## [REQUIRED ACTION]
List all lines of the data containing the word "Example".

• • • •

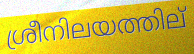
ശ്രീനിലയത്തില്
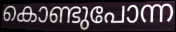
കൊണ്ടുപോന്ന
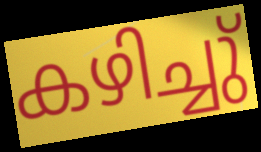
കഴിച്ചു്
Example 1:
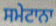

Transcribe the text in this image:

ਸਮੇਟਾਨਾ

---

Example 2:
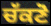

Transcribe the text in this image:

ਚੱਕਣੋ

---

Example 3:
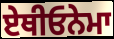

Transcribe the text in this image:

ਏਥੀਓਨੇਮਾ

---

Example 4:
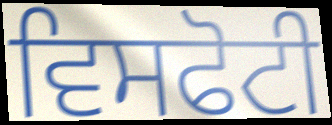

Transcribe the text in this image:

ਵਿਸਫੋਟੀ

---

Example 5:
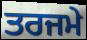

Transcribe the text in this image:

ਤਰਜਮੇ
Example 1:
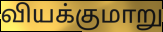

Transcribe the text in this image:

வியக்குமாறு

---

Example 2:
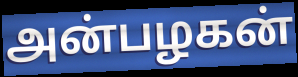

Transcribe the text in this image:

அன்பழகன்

• • • •

## [WRITTEN RESPONSE]
Example 1:
Example 2:
Example 3:
Example 4:
Example 5:
Example 1:
Example 2:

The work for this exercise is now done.